Recently, Thiel helped establish an alternative Olympics that allows doping by athletes and the use of "ergogenic aids." Why should competitors be limited by mere human strength and skill, when that can be surpassed with tech? As "combat" will be a featured contest in these "Enhanced Games," we can anticipate fights between wannabe Captains America and Six Million Dollar Men, replicating a popular toy from my childhood — Rock 'Em Sock 'Em robots — in which scowling buff bots pound each other until one's head pops off. Vulgar entertainment on par with the recently anticipated Musk-Zuckerberg "cage match."

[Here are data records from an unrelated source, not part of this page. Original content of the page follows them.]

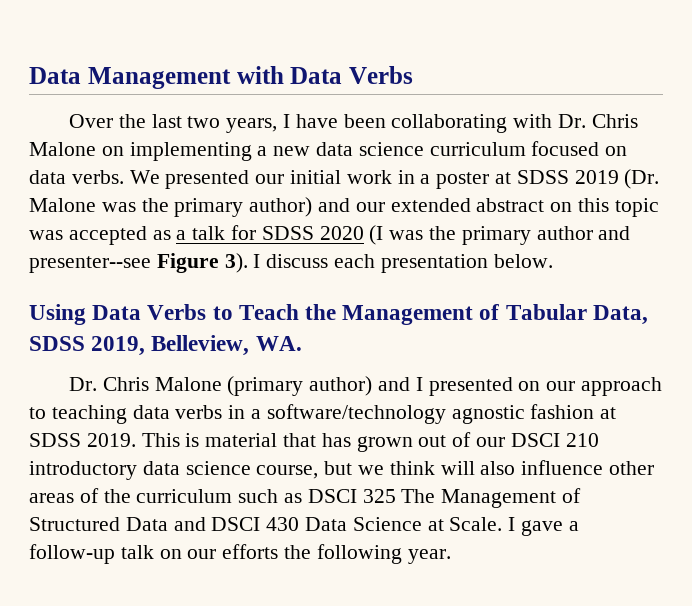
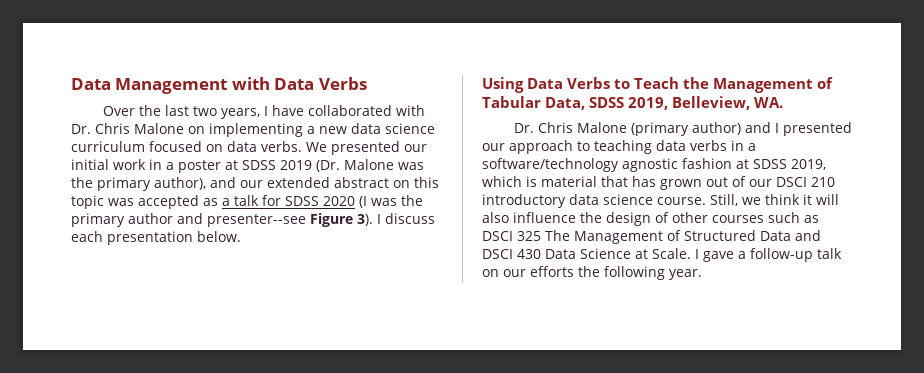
[343,114,508,133] been collaborating -> [308,105,393,116] collaborated
[249,197,313,217] author) -> [154,177,206,190] author),
[518,381,541,391] on -> (853, 129) none
[86,433,180,447] 2019. This -> [791,159,826,170] [482,176,522,187] 2019, which
[256,461,353,479] course, but -> [657,194,738,206] course. Still,
(435, 468) none -> [803,194,812,205] it
[609,461,655,475] [29,488,233,503] other areas of the curriculum -> [580,212,764,226] the design of other courses

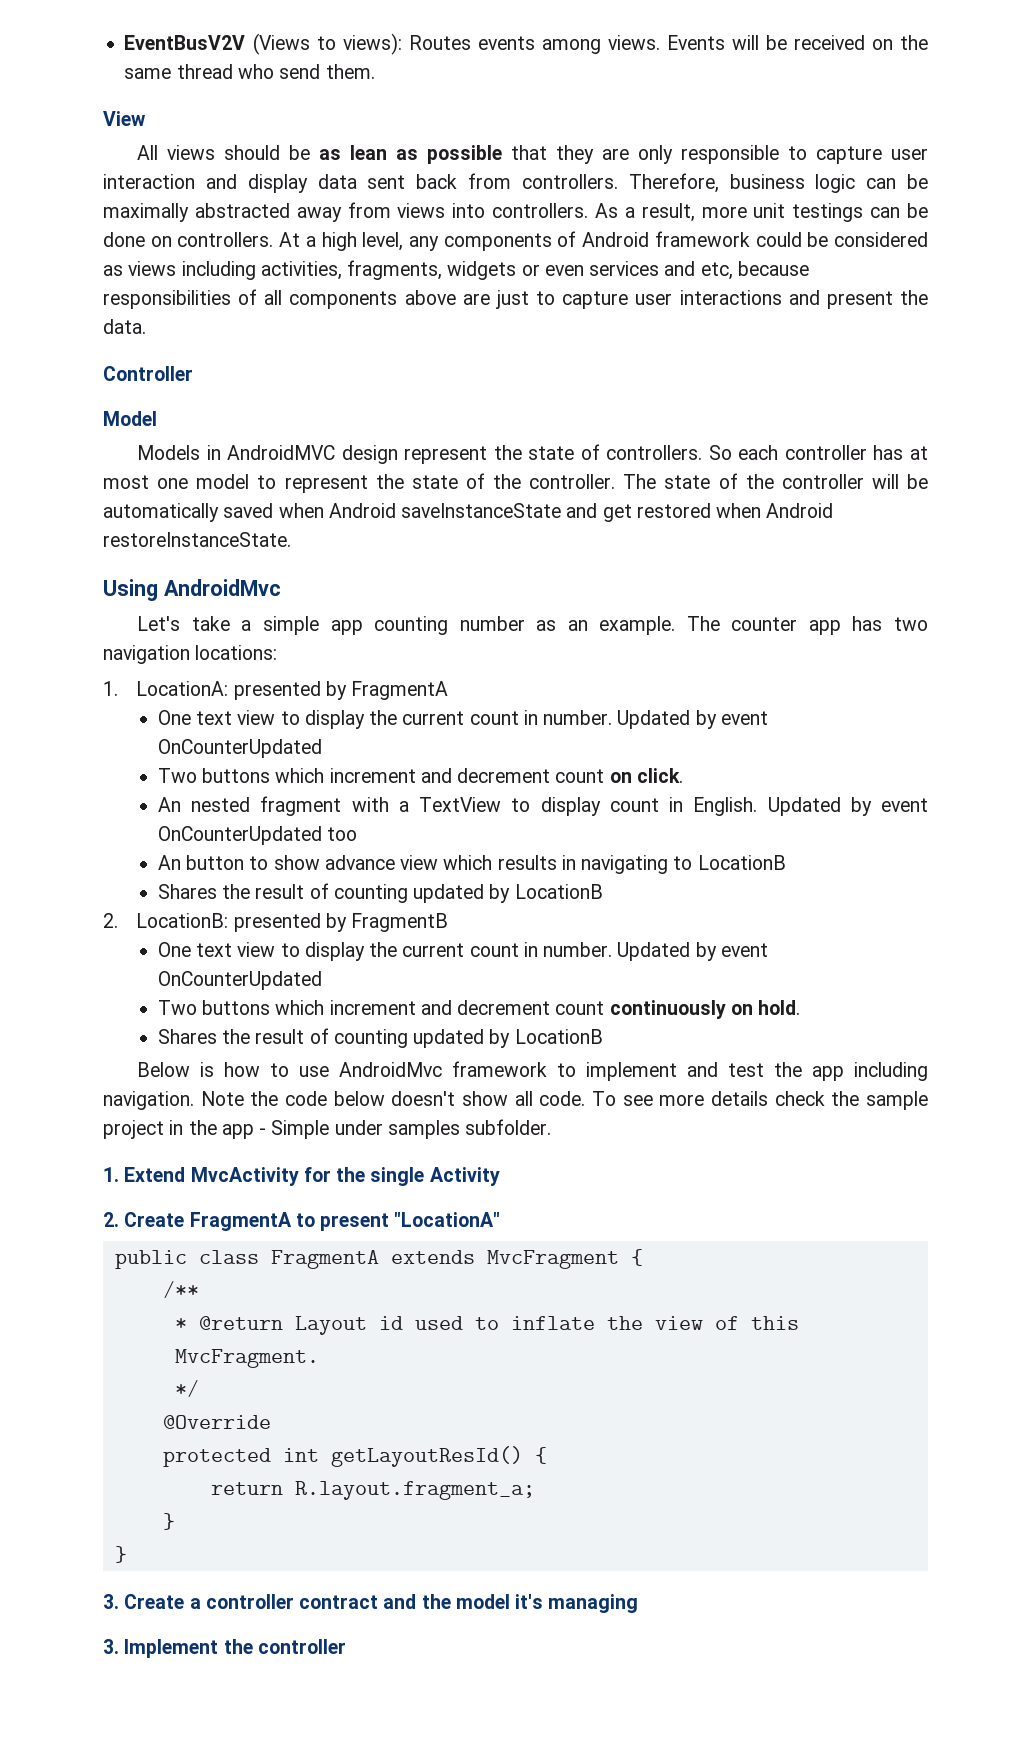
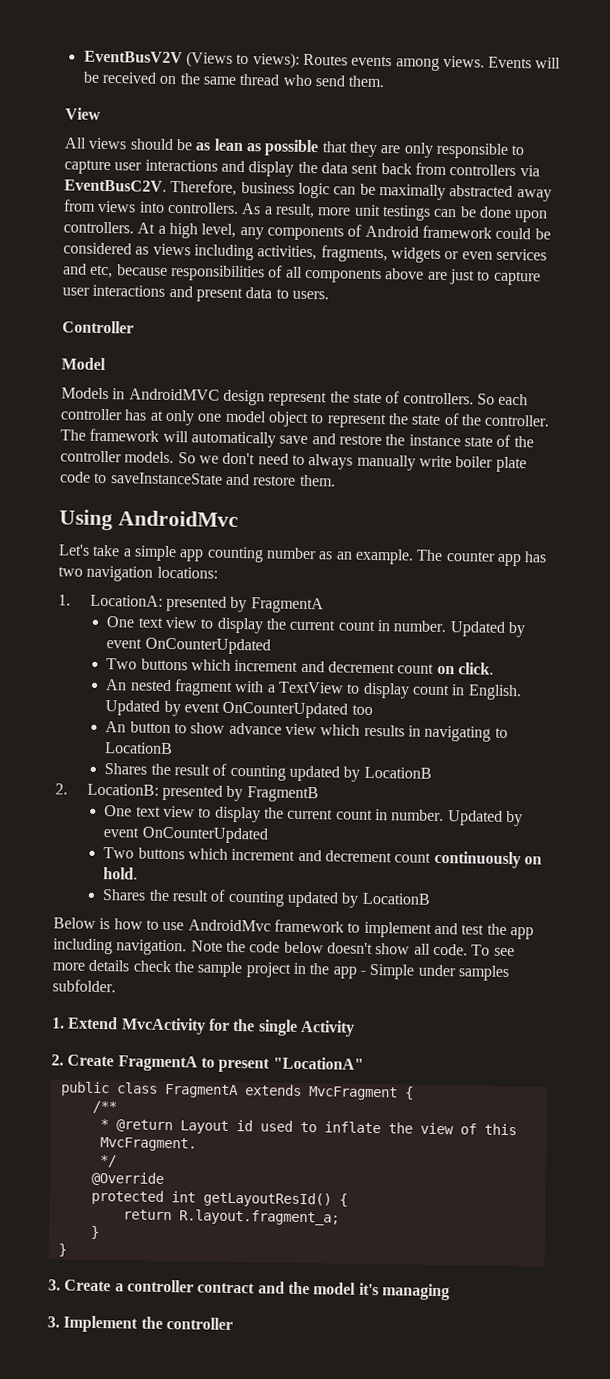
[103,174,195,189] interaction -> [144,159,218,172] interactions
(308, 183) none -> [297,161,318,174] the
[521,174,618,189] controllers. -> [449,164,540,177] [64,179,167,192] controllers via EventBusC2V.
[150,236,172,247] on -> [514,210,549,223] upon
[900,290,928,305] [103,319,146,334] the data. -> [245,287,329,300] data to users.
[103,475,149,489] most -> [164,409,195,426] only
(250, 481) none -> [267,411,309,428] object
[664,473,928,489] [103,503,834,522] [103,532,291,547] state of the controller will be automatically saved when Android saveInstanceState and get restored when Android restoreInstanceState. -> [89,428,534,448] [60,450,527,473] [60,471,336,487] framework will automatically save and restore the instance state of the controller models. So we don't need to always manually write boiler plate code to saveInstanceState and restore them.

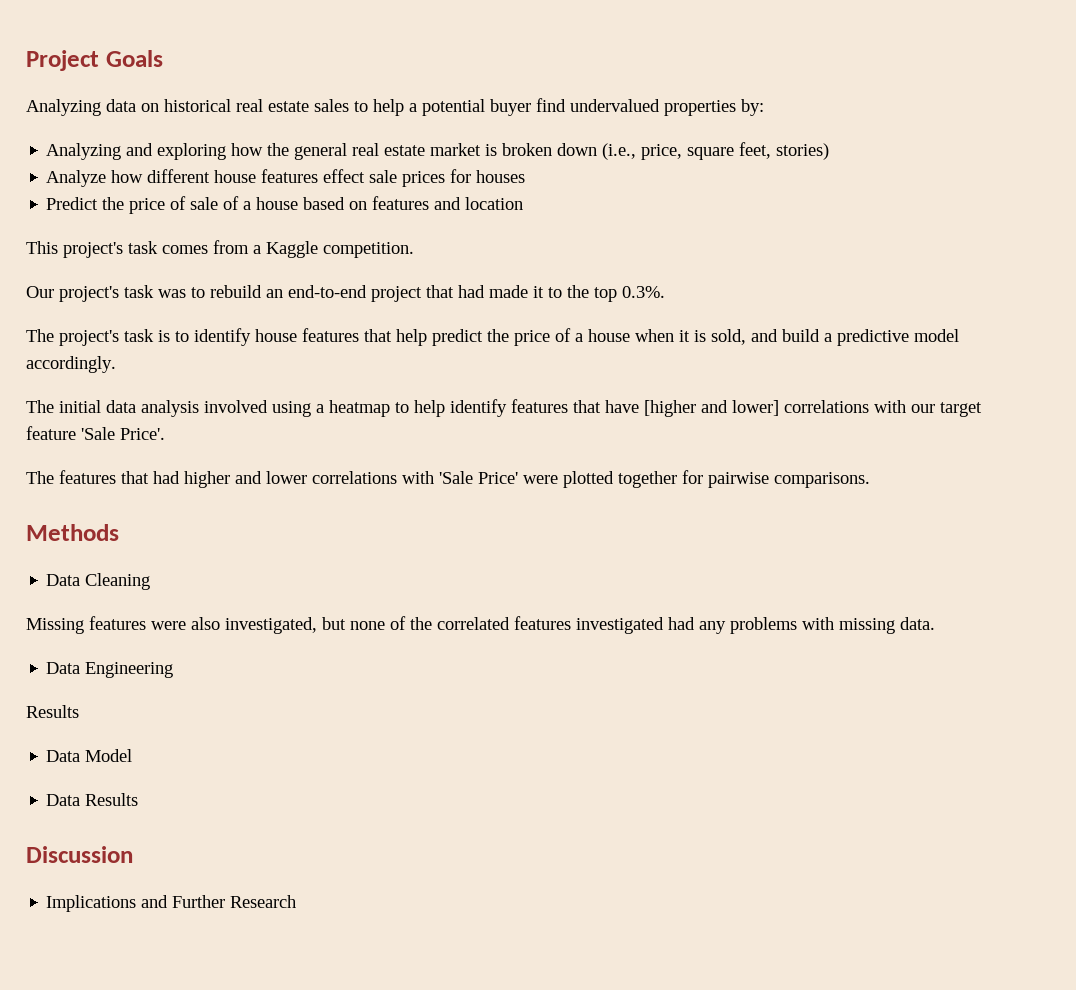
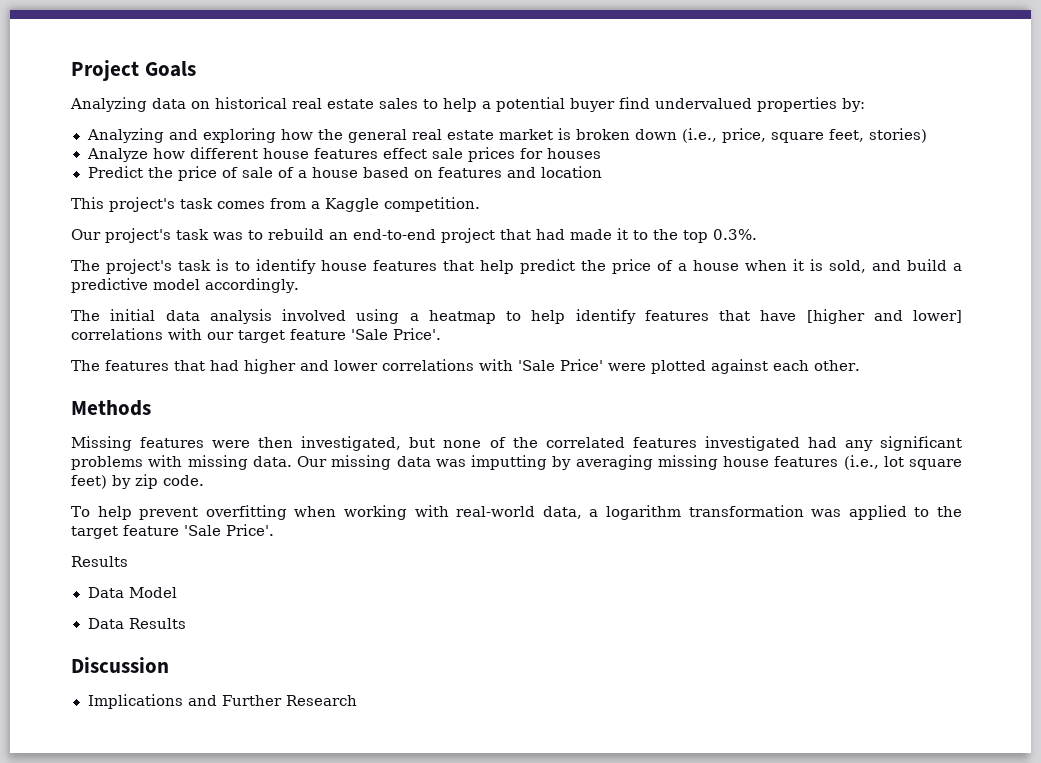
[618,470,870,488] together for pairwise comparisons. -> [711,359,860,374] against each other.
[46,573,151,590] // Data Cleaning -> (151, 408) none
[191,617,220,630] also -> [258,437,294,448] then
(726, 627) none -> [879,436,962,451] significant
[46,662,174,678] // Data Engineering -> [297,455,962,470] [71,474,204,489] [71,505,963,520] [71,524,274,539] Our missing data was imputting by averaging missing house features (i.e., lot square feet) by zip code. // To help prevent overfitting when working with real-world data, a logarithm transformation was applied to the target feature 'Sale Price'.

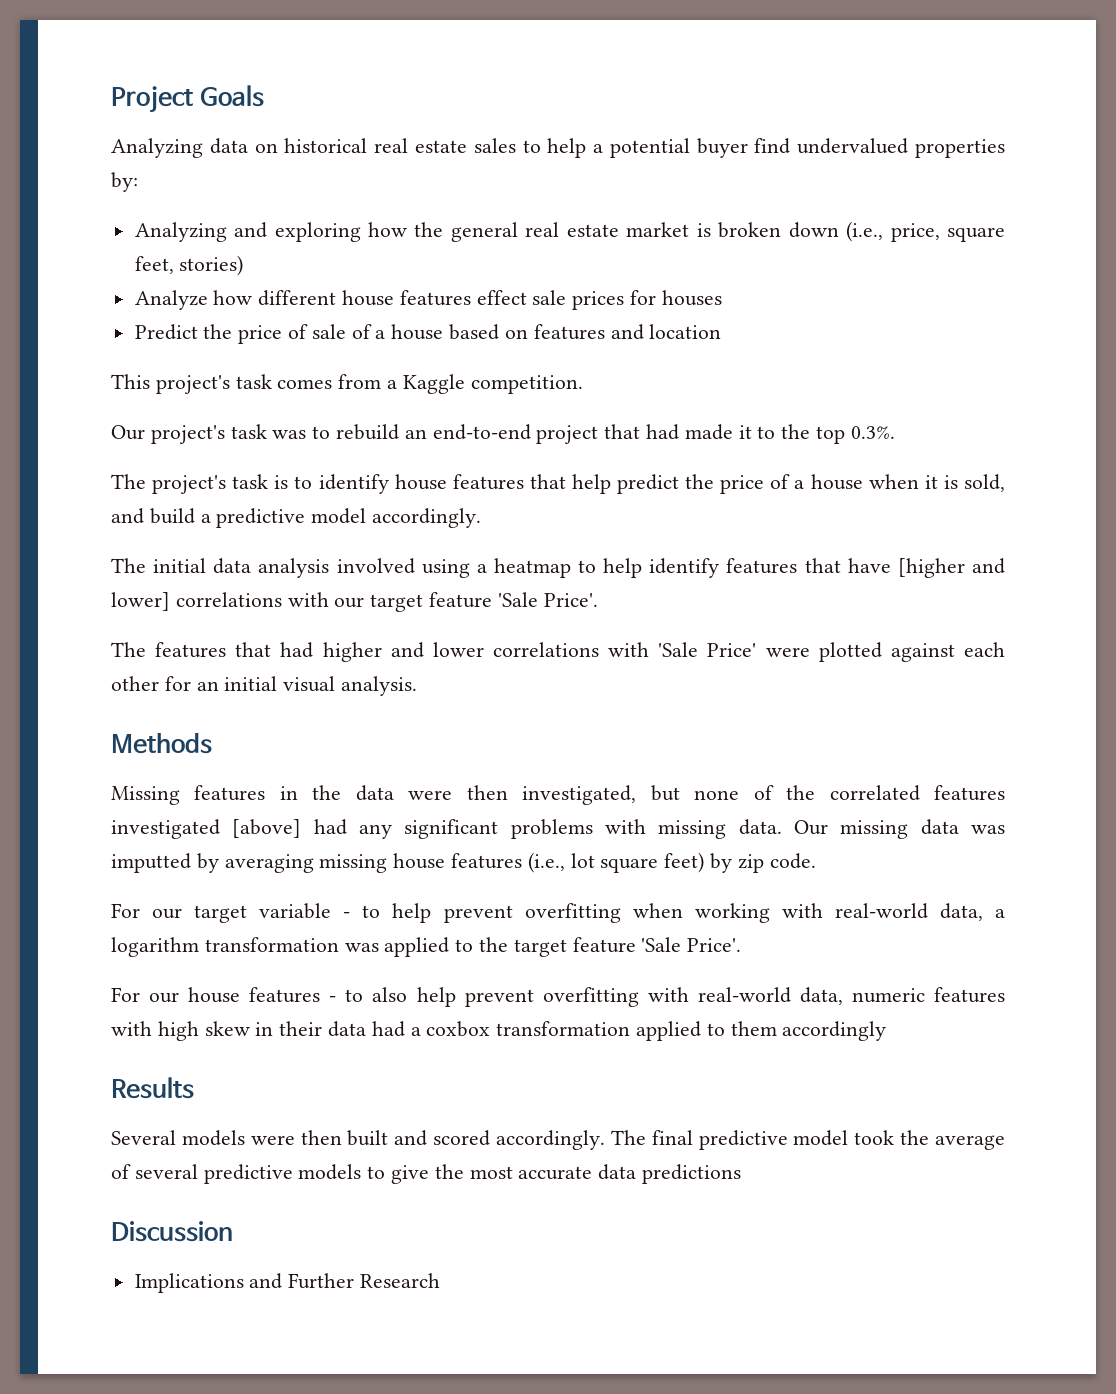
[814,360,860,371] other. -> [111,676,418,696] other for an initial visual analysis.
(205, 442) none -> [279,785,394,801] in the data
(800, 443) none -> [232,819,302,838] [above]
[471,455,547,470] imputting -> [111,853,191,873] imputted
[71,506,90,517] To -> [111,903,381,923] For our target variable - to
[71,556,128,567] [87,587,177,598] [87,618,186,629] Results // Data Model // Data Results -> [111,987,1005,1007] [111,1021,887,1041] [111,1077,194,1099] [111,1130,1006,1150] [111,1164,742,1184] For our house features - to also help prevent overfitting with real-world data, numeric features with high skew in their data had a coxbox transformation applied to them accordingly // Results // Several models were then built and scored accordingly. The final predictive model took the average of several predictive models to give the most accurate data predictions

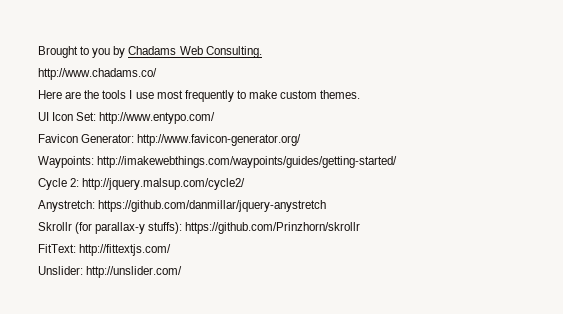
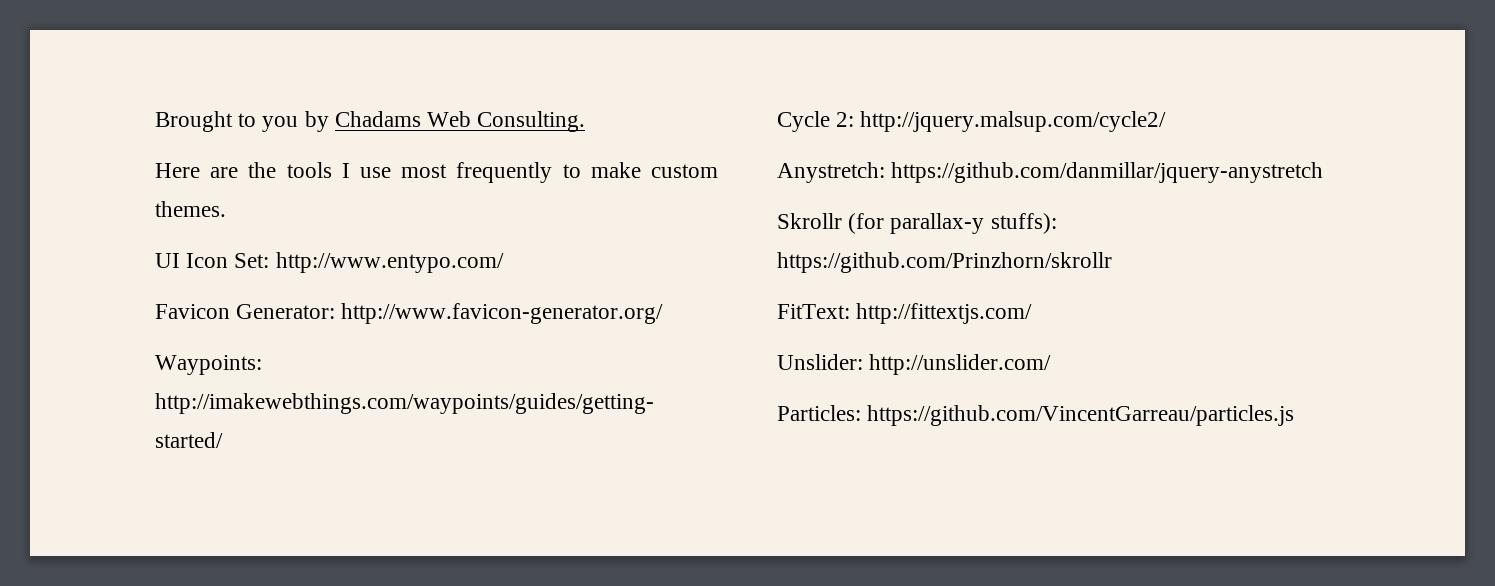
[38,68,157,80] // http://www.chadams.co/ -> (586, 121) none
(183, 272) none -> [777,405,1295,426] // Particles: https://github.com/VincentGarreau/particles.js

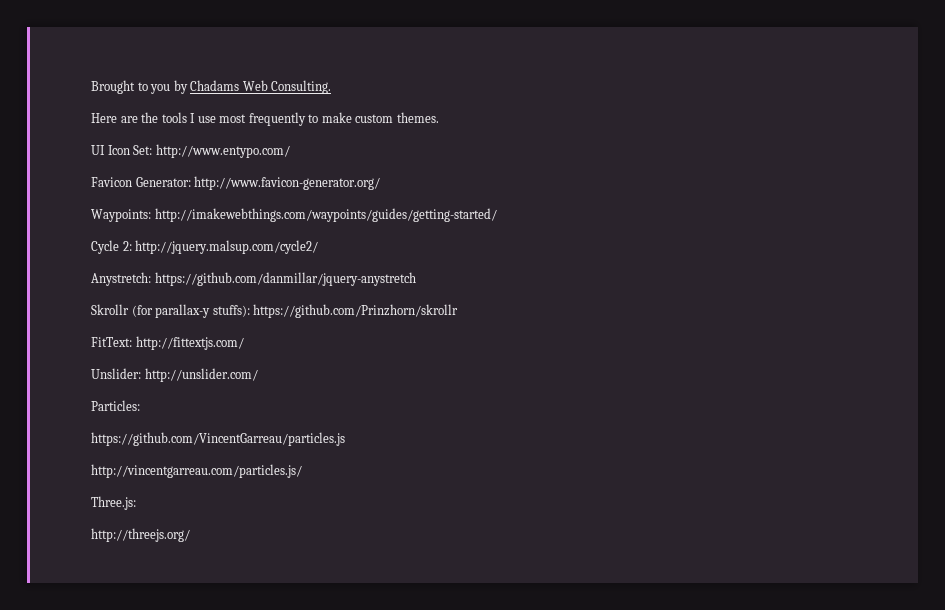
(861, 413) none -> (140, 405) //
(1295, 415) none -> [91,464,302,478] [91,496,136,510] [91,528,190,542] // http://vincentgarreau.com/particles.js/ // Three.js: // http://threejs.org/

Thiel could argue that new technologies already blur the line between human and machine, and bake us into computer ecosystems: goggles or headsets that warp our vision, scanners that decode our thoughts and monitor our feelings, "smart" glasses that whisper in our ears and earbuds that harvest our brainwaves. Given this and what's on the horizon, one Washington Post cartoonist depicted the progression from computers on our desks to computers in our hands to computers on our heads to computers in our brains, threatening, as Pope Francis warns in Fratelli Tutti, to make us "prisoners of a virtual reality" who "lost the taste and flavor of the truly real."
Since I've critisized him repeatedly for his advocacy of exactly the ideology that is behind this view of life, Hurd makes this point:
None of what I've said is meant to diminish the advances that have led to life-changing assistive devices for persons with disabilities, such as those used by Stephen Hawking, the famous cosmologist, physicist, best-selling author and longtime member of the Vatican's Pontifical Academy of Sciences. His mechanized wheelchair and interactive computers allowed him to continue his scientific pursuits while living with ALS. He most certainly appreciated the benefits of advanced tech. At the same time, he warned that one new technology — AI — could "spell the end of the human race."
Since the only thing they care about is their real god, Mammon, it's no surprise that the big money behind this kind of thing hates Pope Francis, which is the reason his major encyclicals are required reading, Catholic, non-Catholic or religion hating. Apropos of that is the enthusiasm that that iconoclaystic atheist, religion mocking physicist Richard Feynmann had for Pope John XXIII's Pacem in Terris.
Scott Hurd's article at NRC is full of links to things he refers to. It reminds me of the best thing there is to online writing, links.